A body in anatomical position is situated as if the individual is standing upright; with head, eyes, and feet pointing forward; and with arms at the side and palms facing forward. In anatomical position, the bones of the forearm are not crossed (Figure A.7).
In anatomical position, specific organs are situated within specific anatomical planes (Figure A.8). These imaginary planes divide the body into equal or subequal halves, depending on which plane is described. Coronal (frontal) planes divide the body vertically into anterior (front) and posterior (back) halves. Transverse planes divide the body horizontally into superior (upper) and inferior (lower) halves. Sagittal planes divide the body vertically into left and right halves. The plane that divides the body vertically into equal left and right halves is called the midsagittal plane. The midsagittal plane is also called the median plane because it is in the midline of the body. Every other sagittal plane divides the body into unequal right and left halves; these planes are called parasagittal planes.

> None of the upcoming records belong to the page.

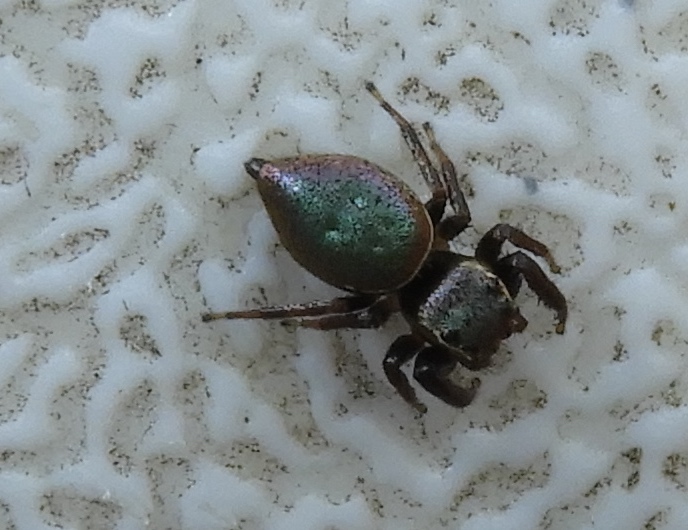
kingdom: Animalia
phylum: Arthropoda
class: Arachnida
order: Araneae
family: Salticidae
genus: Sassacus
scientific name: Sassacus vitis
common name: Jumping spiders
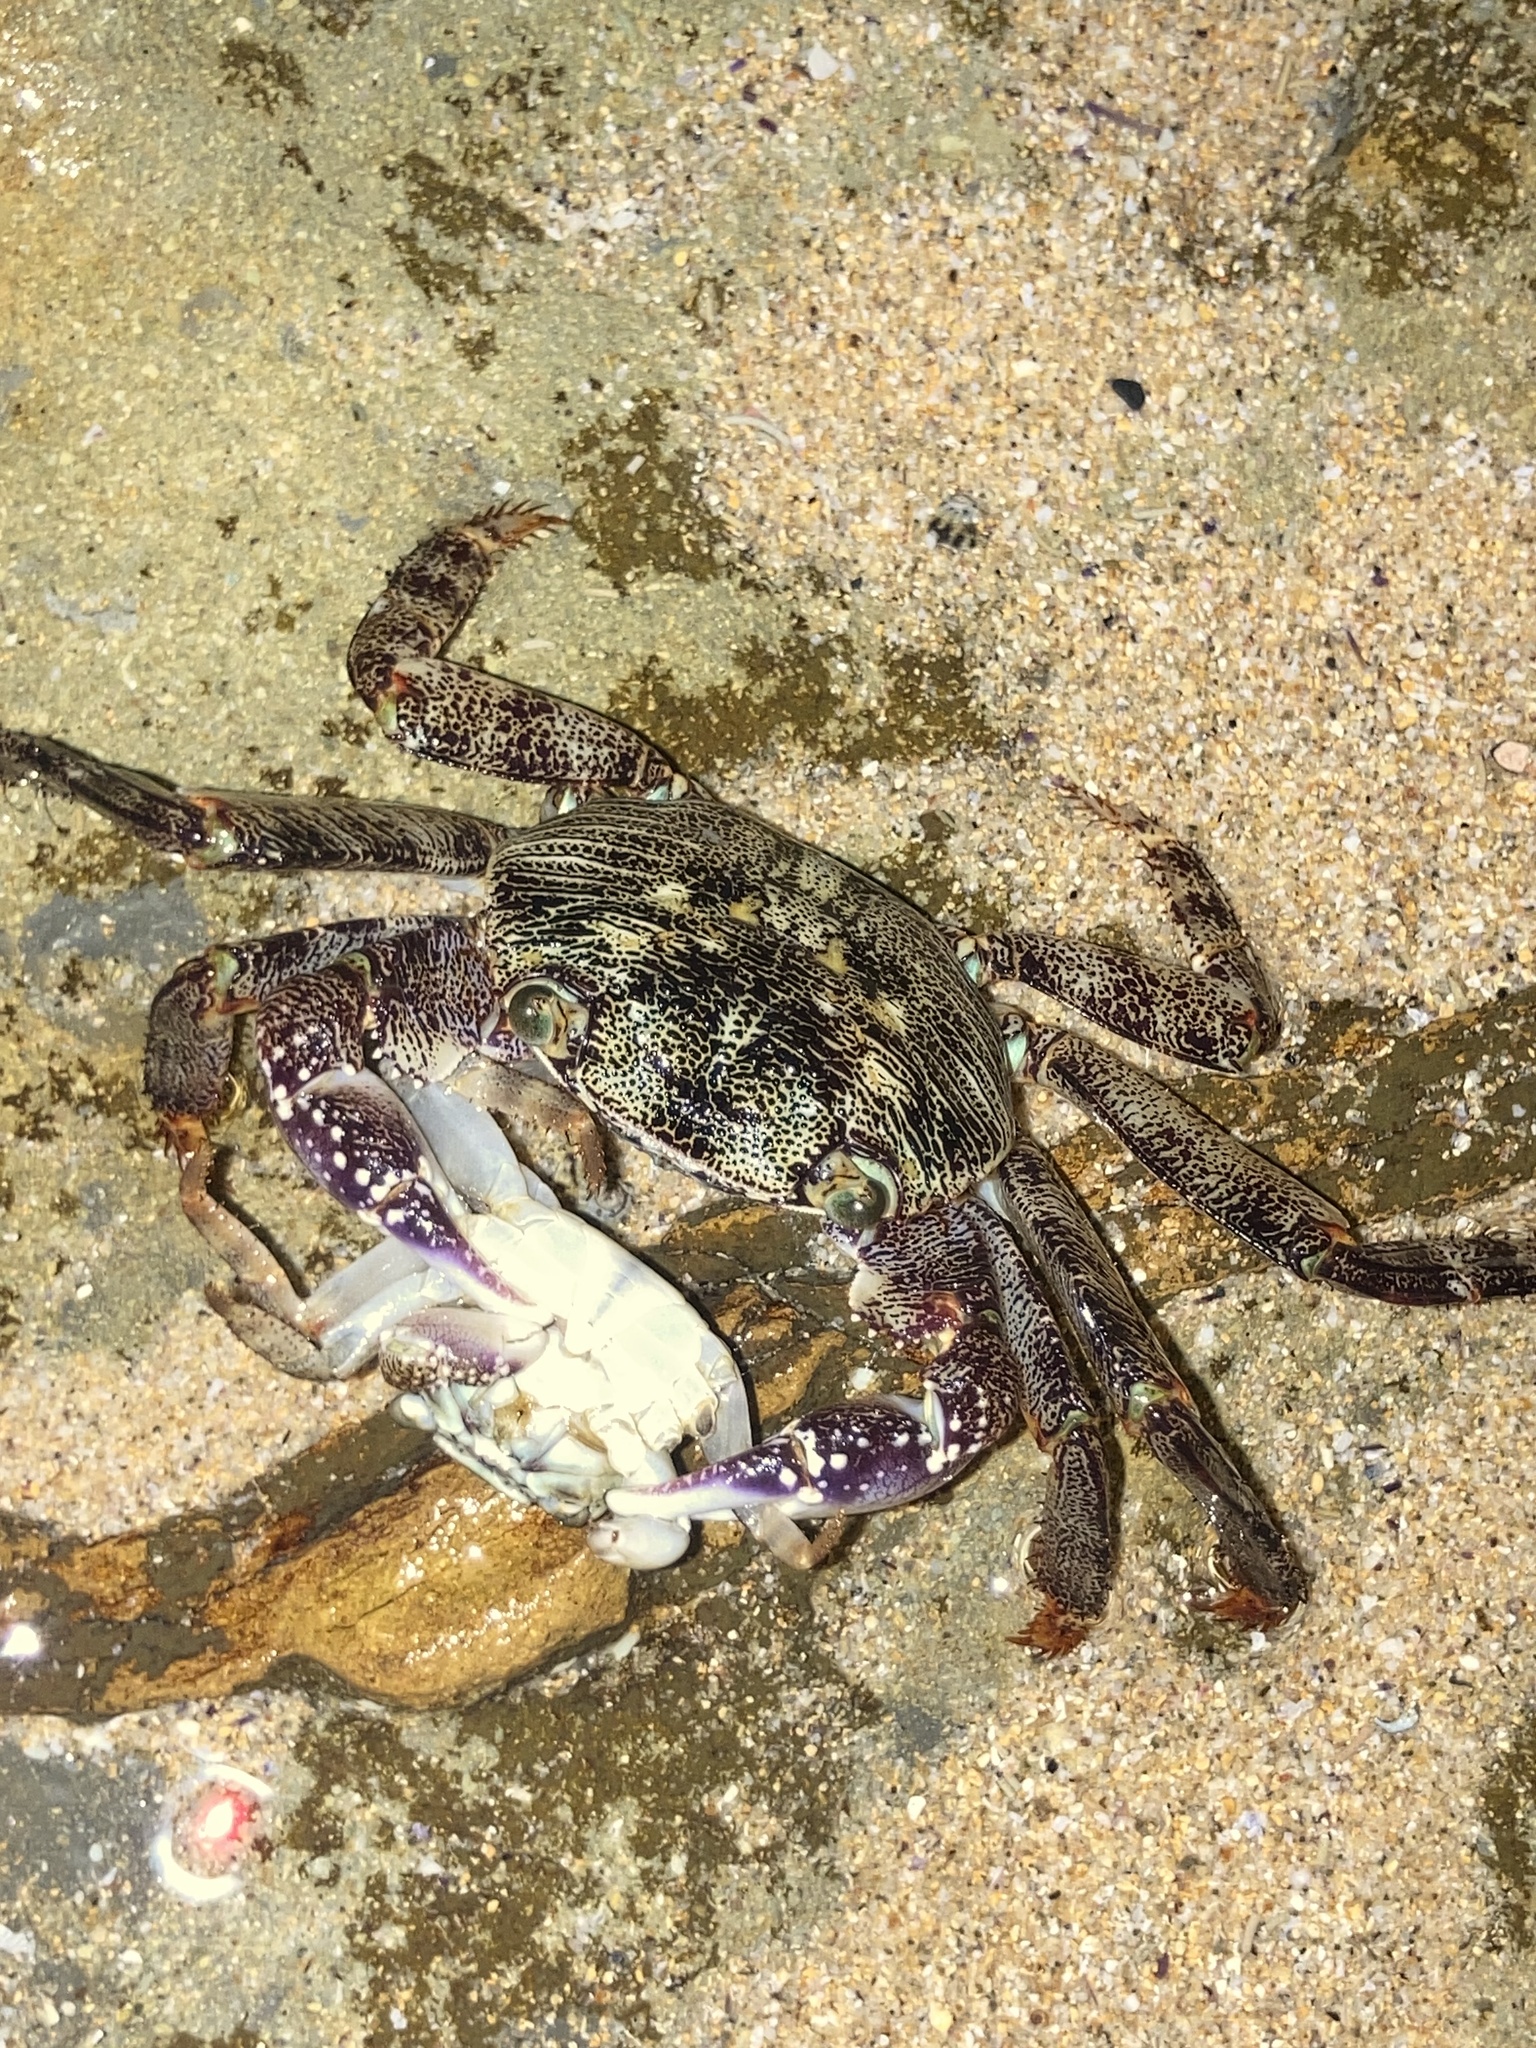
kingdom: Animalia
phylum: Arthropoda
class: Malacostraca
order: Decapoda
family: Grapsidae
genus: Leptograpsus
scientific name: Leptograpsus variegatus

An anatomical feature that is anterior (or ventral) is located toward the front of the body, and a bone that is posterior (or dorsal) is located toward the back of the body (Figure A.9). For example, the sternum (breastbone) is anterior to the vertebral column (“backbone”). A feature that is medial is located closer to the midline (midsagittal plane) than a feature that is lateral, or located further from the midline. For example, the thumb is lateral to the index finger. A structure that is proximal is closer to the trunk of the body (usually referring to limb bones) than a distal structure, which is further from the trunk of the body. For example, the femur (thigh bone) is proximal to the tibia (leg bone). Finally, a structure that is superior (or cranial) is located closer to the head than a structure that is inferior (or caudal). For example, the rib cage is superior to the pelvis, and the foot is inferior to the knee.